## [THE RECORDS]
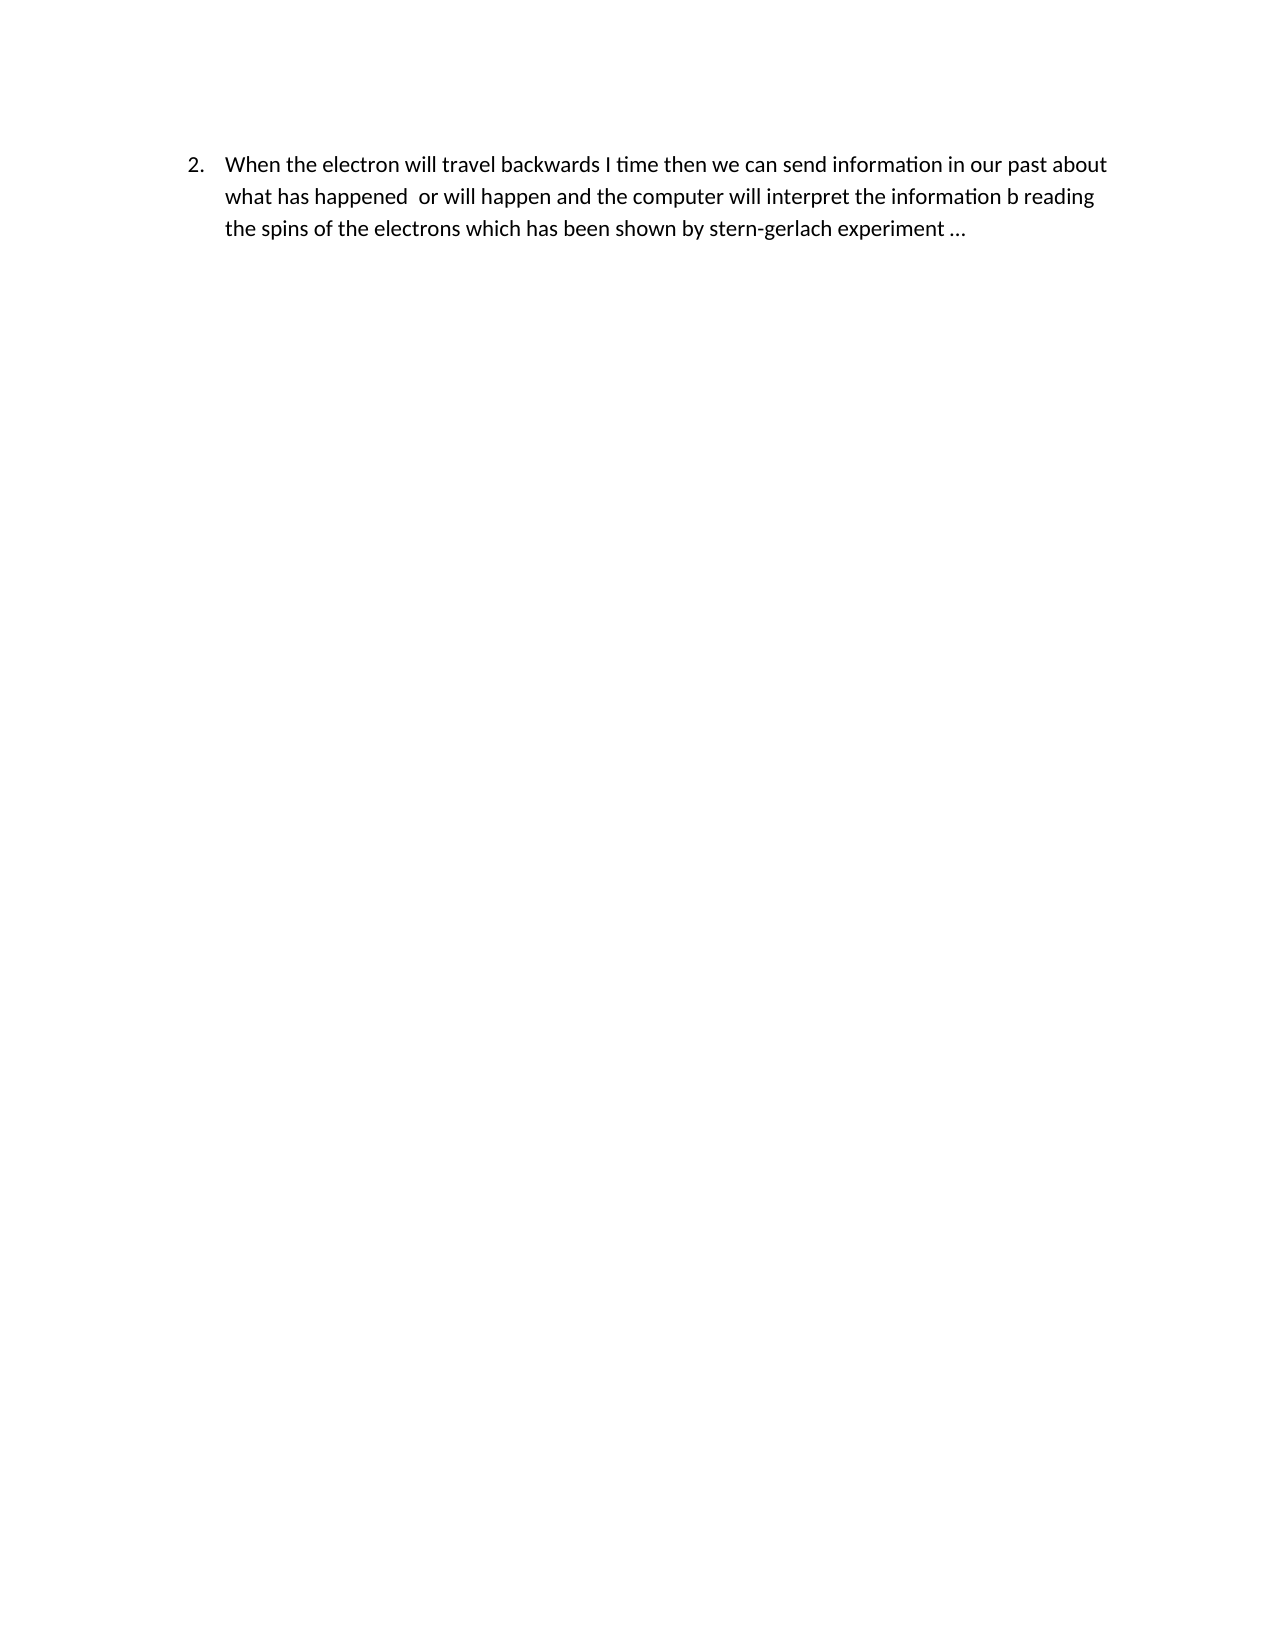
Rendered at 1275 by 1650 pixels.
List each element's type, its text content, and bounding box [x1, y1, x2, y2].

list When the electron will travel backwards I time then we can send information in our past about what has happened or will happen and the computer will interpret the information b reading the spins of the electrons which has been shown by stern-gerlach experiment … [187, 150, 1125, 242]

* * *

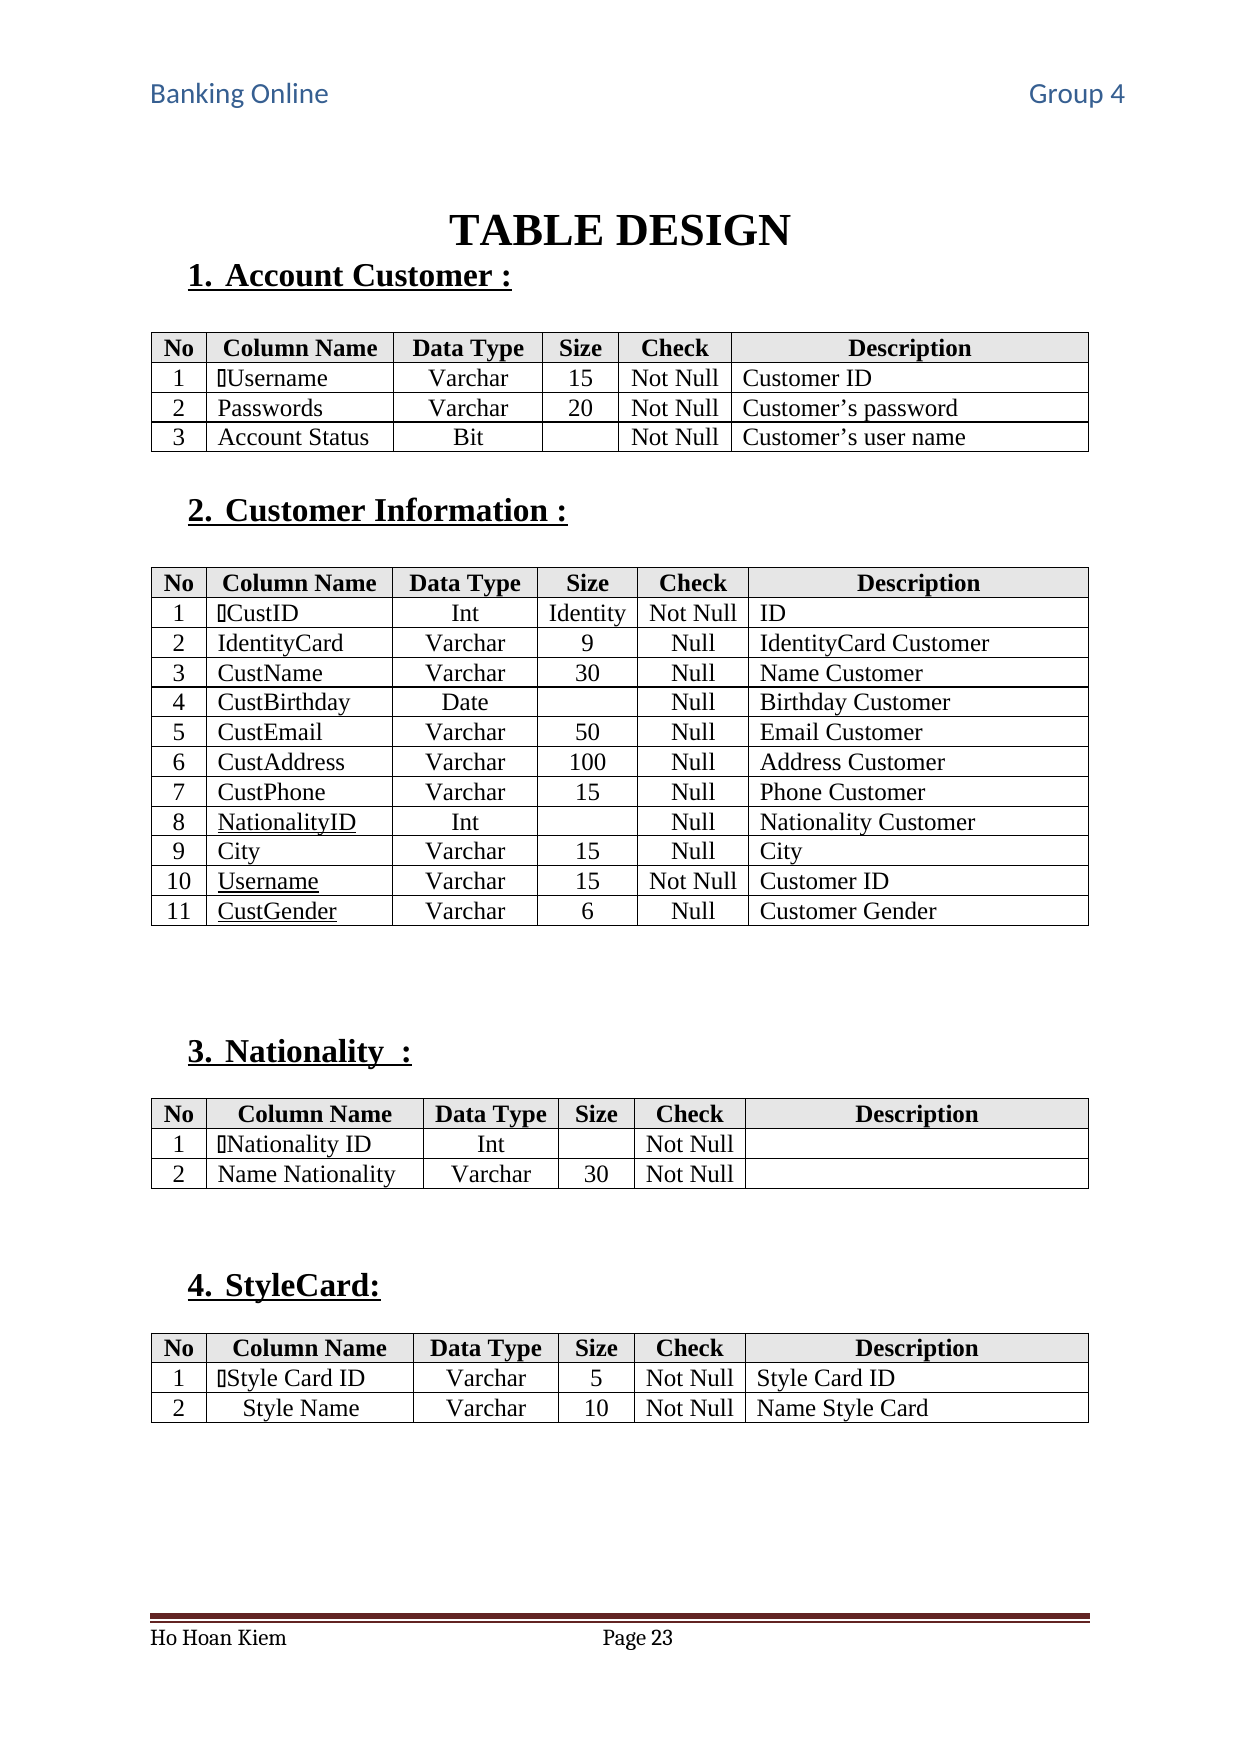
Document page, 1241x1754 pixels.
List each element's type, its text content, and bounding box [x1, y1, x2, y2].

## [TASK TO COMPLETE]
Whenever the word "pixels" shows up in a line of the entries, list that line.

## [RESULT OF THE EXERCISE]
Rendered at 1275 by 1650 pixels.
Document page, 1241x1754 pixels.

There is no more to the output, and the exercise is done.